Monasterio de Dafi, Atenas
Los gemidos lastimeros de Dimitri no tenían fin. Afrodita permanecía sentado a su lado, sobre el murete que circundaba el viejo monasterio bizantino. El rumor de los coches que circulaban por la carretera cercana se asemejaba a un zumbido incapaz de penetrar en esa burbuja de paz, vegetación y silencio que conformaba el terreno que acogía el monasterio.
─A ver Dimitri... si era mayor que usted, podría haberse hecho a la idea que hubiese fallecido...
El cura se sonó con ese pañuelo que ya comenzaba a dar grima y Afrodita resopló sin disimulo. Doroteo había muerto unos cinco meses atrás, de viejo. Las monjas que habían cuidado de él hasta el último de sus días no habían percibido nunca ningún comportamiento extraño, ni escuchado comentarios sospechosos de nada. Doroteo había sido un cura discreto y servicial, entregado a su causa y sin más ambición que la de ofrecer su vida a Dios.
─Nos ordenamos juntos, hijo. ¿Sabe usted lo que esto significa? ─Dimitri le miró con los ojos pequeños, rojos y anegados.
─Supongo que ese es un momento de orgullo y satisfacción, y si es compartido con un colega que se aprecia, pues será mejor.
─¡No! ─lloró Dimitri otra vez ─No lo entiende...
─Vale, pues no. No lo entiendo...
Afrodita entrecruzó los dedos, giró las palmas de sus manos unidas hacia afuera y estiró los brazos todo lo que pudo, haciendo crujir todos los huesos. Otro bufido se estancó por unos momentos en sus mejillas, hinchándolas como las de un hámster, antes de salir con impaciencia. El cruce de manos pasó a la nuca, y ahí el periodista apoyó la poca paciencia que le quedaba.
─Voy a morir pronto, hijo...Voy a morir pronto...
─Dios lo acogerá en su seno, no se preocupe ─soltó Afrodita, mirándoselo de reojo antes de bajar los brazos y pasar uno de ellos alrededor de los huesudos hombros del párroco─, ha sido un buen hombre.
Dimitri fue sosegándose poco a poco. El llanto dejó paso al silencio. El silencio ofreció espacio a la reflexión, y la reflexión se fue alargando tanto que Afrodita saltó del murete, se acomodó los ajustados jeans y miró al horizonte de sus pretensiones, con ambas manos en la cadera y el ego periodístico deshinchándose como un globo.
─Quizás deberíamos dejarlo aquí, Dimitri ─propuso, por primera vez en tiempo, sintiéndose cansado y triste─. Tal vez mi idea ha sido demasiado ambiciosa. Es probable que todas las personas que hubiesen participado en lo que imaginamos que pasó estén muertas.
El viejo revolvía el pañuelo húmedo entre sus dedos, con la mirada gacha, el gorro de lana cubriéndole las ideas y los pies colgando y balanceándose como los de un chiquillo. No añadió nada a la cavilación de Afrodita, quien insertó la punta de las manos en los bolsillos traseros de su jean blanco y sucio, inspiró hondo y miró al cielo despejado.
─¿Nos vamos, entonces? ─preguntó con un hilillo de voz.
─Pues sí. Podemos comer algo por aquí y le llevo de regreso a Davleia. Por la noche estará en casa. Luego, con el sótano... no sé. Haga lo que crea. Llame a la policía o ciérrelo y déjelo como estaba.
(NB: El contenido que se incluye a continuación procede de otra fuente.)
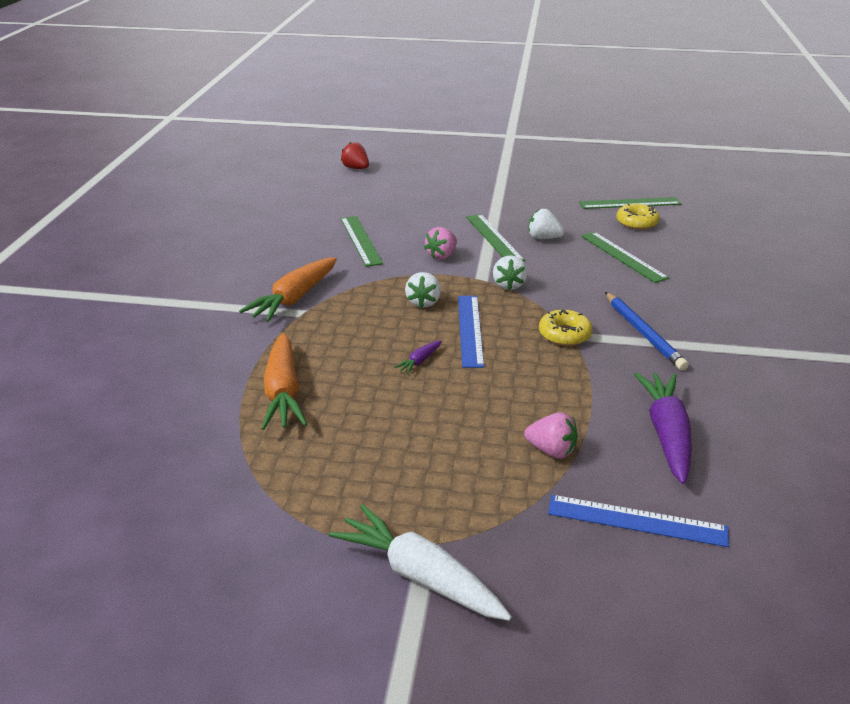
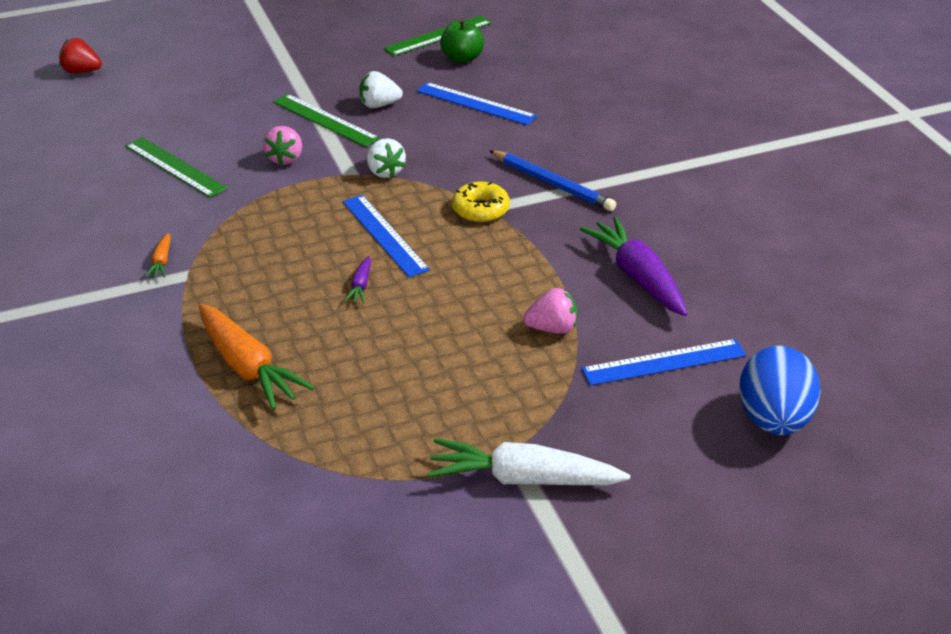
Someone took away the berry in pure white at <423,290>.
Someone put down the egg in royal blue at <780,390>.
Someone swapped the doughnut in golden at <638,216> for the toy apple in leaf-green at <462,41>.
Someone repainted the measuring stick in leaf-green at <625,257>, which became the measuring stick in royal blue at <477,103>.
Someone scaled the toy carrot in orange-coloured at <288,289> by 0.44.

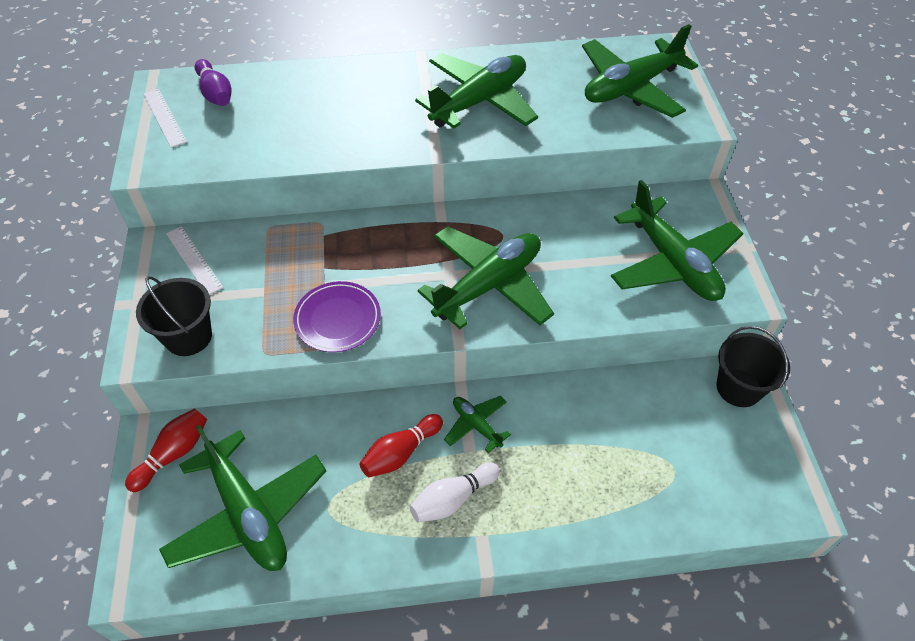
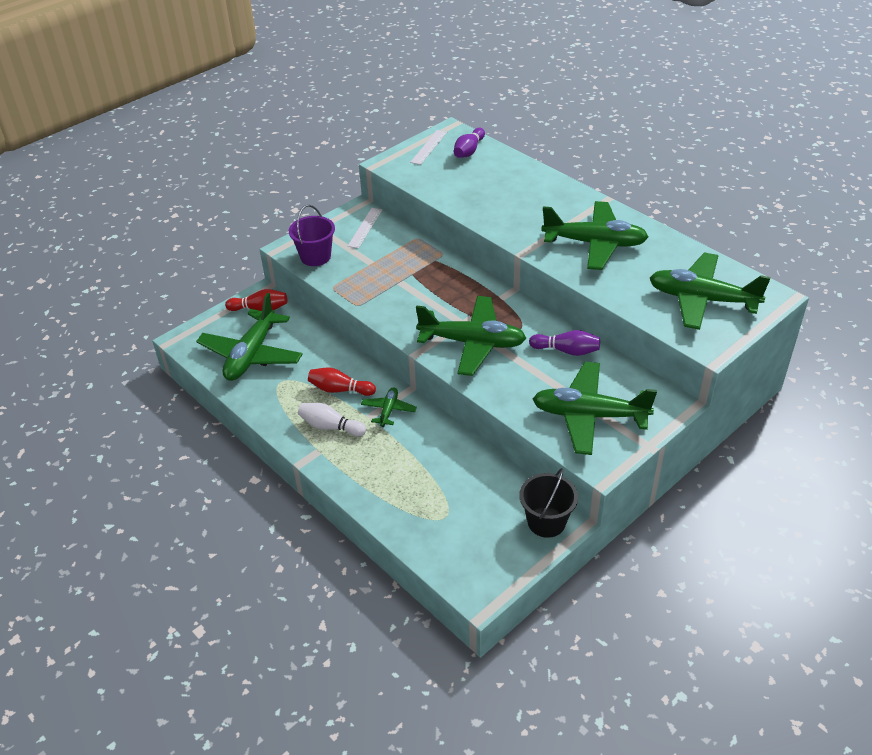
Someone took away the dinner plate in violet at <337,316>.
Someone put down the bowling pin in violet at <564,343>.
Someone repainted the sand bucket in jet-black at <174,316>, which became the sand bucket in violet at <312,235>.
Someone rotated the plane in leaf-green at <677,240> by 75 degrees clockwise.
Total, no hay denuncias, no hay nada... ─Afrodita agachó el rostro y dejó que los despeinados bucles lo ocultasen un poco. Suspiró como un chiquillo, barrió el suelo de tierra con la punta del pie y miró al cura a través del ángulo decaído de su faz─. Además... ¿quién coño soy yo para pretender hacer justicia? No soy nadie.
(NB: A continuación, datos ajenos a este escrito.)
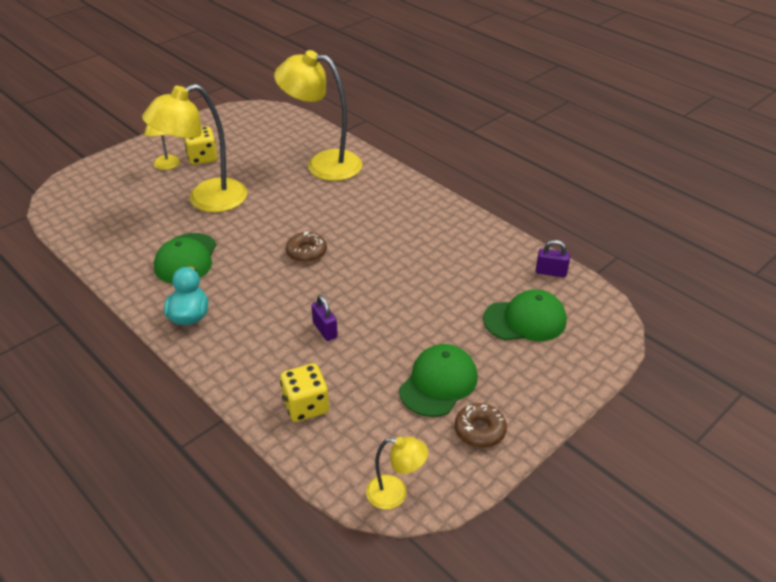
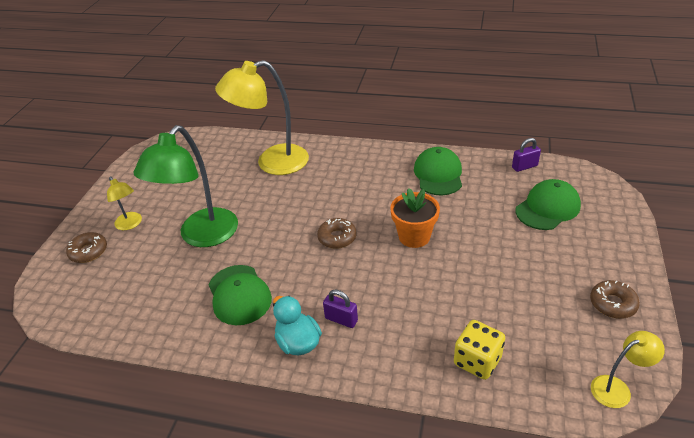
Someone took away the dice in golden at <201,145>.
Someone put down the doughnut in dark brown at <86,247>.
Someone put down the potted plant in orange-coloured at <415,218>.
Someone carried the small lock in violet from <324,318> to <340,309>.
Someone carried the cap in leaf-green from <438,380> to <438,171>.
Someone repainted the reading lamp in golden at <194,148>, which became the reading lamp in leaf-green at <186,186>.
─¿Cómo que nadie? Usted es un joven intrépido ─le espetó Dimitri, con un tono que pareció ofendido─. ¡Usted es un caradura! ─lo señaló con la mano que sujetaba el pañuelo─ ¡Un muchacho con mucho ímpetu y ganas de trabajar! Ha sido capaz de ponerme la vida patas arriba en un solo fin de semana. ¿Le parece poco?